= Aim of the exercise =
Look through the data below and extract, unchanged, the lines from the one that contains "16: (644, 1328)" to the one that contains "39: (311, 1400)", both included.

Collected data
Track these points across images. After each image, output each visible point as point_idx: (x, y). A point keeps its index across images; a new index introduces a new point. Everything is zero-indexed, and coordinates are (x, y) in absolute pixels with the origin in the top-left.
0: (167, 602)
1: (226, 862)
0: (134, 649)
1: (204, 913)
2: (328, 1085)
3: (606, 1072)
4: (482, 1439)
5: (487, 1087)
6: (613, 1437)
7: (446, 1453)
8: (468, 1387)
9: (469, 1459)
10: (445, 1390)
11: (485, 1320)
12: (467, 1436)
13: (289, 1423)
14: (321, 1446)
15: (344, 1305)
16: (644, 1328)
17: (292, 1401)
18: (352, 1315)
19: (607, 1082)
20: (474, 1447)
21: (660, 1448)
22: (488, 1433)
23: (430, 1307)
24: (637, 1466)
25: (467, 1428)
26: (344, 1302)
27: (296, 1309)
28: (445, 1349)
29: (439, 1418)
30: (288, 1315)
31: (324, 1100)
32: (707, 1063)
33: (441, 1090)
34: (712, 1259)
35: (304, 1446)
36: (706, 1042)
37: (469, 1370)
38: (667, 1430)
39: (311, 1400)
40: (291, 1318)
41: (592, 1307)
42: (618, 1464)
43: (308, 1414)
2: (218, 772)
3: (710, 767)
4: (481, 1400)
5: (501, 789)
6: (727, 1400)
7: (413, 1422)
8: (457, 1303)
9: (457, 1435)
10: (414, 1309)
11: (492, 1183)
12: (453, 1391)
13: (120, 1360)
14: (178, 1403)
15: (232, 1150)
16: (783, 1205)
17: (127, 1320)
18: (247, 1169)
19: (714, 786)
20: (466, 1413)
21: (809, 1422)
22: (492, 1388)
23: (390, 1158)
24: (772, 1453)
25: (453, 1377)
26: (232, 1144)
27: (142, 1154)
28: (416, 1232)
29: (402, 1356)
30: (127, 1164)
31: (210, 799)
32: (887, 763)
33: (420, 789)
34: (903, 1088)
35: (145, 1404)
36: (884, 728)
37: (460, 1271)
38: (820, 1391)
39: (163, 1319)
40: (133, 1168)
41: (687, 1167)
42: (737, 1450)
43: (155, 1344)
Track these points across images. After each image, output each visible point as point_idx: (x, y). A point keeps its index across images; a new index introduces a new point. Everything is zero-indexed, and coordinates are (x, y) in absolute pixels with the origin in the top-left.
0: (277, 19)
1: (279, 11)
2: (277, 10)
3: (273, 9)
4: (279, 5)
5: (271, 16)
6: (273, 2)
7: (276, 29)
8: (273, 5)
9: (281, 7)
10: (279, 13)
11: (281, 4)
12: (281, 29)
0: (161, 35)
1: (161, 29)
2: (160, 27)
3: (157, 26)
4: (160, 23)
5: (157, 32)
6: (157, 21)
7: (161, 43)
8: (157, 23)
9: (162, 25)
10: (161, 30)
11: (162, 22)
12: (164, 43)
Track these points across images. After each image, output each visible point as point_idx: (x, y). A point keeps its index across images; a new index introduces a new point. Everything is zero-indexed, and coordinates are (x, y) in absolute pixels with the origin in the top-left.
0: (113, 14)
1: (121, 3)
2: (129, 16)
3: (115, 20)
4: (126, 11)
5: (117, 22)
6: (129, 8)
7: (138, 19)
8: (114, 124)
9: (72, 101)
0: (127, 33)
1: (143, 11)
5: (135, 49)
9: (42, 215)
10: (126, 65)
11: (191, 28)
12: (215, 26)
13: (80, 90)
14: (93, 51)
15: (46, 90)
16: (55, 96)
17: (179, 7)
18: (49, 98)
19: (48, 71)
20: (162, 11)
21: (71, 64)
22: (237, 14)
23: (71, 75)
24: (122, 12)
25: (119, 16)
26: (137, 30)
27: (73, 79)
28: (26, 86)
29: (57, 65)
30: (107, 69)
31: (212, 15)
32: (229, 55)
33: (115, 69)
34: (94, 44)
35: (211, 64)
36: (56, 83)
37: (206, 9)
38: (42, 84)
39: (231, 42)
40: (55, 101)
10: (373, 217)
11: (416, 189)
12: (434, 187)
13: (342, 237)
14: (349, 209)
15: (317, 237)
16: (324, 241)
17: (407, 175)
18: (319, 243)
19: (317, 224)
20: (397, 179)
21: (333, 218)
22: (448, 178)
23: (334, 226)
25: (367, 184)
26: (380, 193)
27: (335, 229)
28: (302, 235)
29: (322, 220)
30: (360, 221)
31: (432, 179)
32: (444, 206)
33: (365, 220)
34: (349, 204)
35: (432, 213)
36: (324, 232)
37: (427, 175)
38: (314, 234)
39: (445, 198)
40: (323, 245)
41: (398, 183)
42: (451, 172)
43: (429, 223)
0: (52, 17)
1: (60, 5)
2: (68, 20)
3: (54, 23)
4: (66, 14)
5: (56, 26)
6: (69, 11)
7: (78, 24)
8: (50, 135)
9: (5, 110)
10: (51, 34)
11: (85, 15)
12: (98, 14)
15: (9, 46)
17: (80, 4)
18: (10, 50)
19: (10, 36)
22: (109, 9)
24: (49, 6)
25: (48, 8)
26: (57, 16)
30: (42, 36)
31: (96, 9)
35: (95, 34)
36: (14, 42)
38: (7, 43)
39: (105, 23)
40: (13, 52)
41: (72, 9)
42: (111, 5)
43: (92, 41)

= Solution to the problem =
16: (644, 1328)
17: (292, 1401)
18: (352, 1315)
19: (607, 1082)
20: (474, 1447)
21: (660, 1448)
22: (488, 1433)
23: (430, 1307)
24: (637, 1466)
25: (467, 1428)
26: (344, 1302)
27: (296, 1309)
28: (445, 1349)
29: (439, 1418)
30: (288, 1315)
31: (324, 1100)
32: (707, 1063)
33: (441, 1090)
34: (712, 1259)
35: (304, 1446)
36: (706, 1042)
37: (469, 1370)
38: (667, 1430)
39: (311, 1400)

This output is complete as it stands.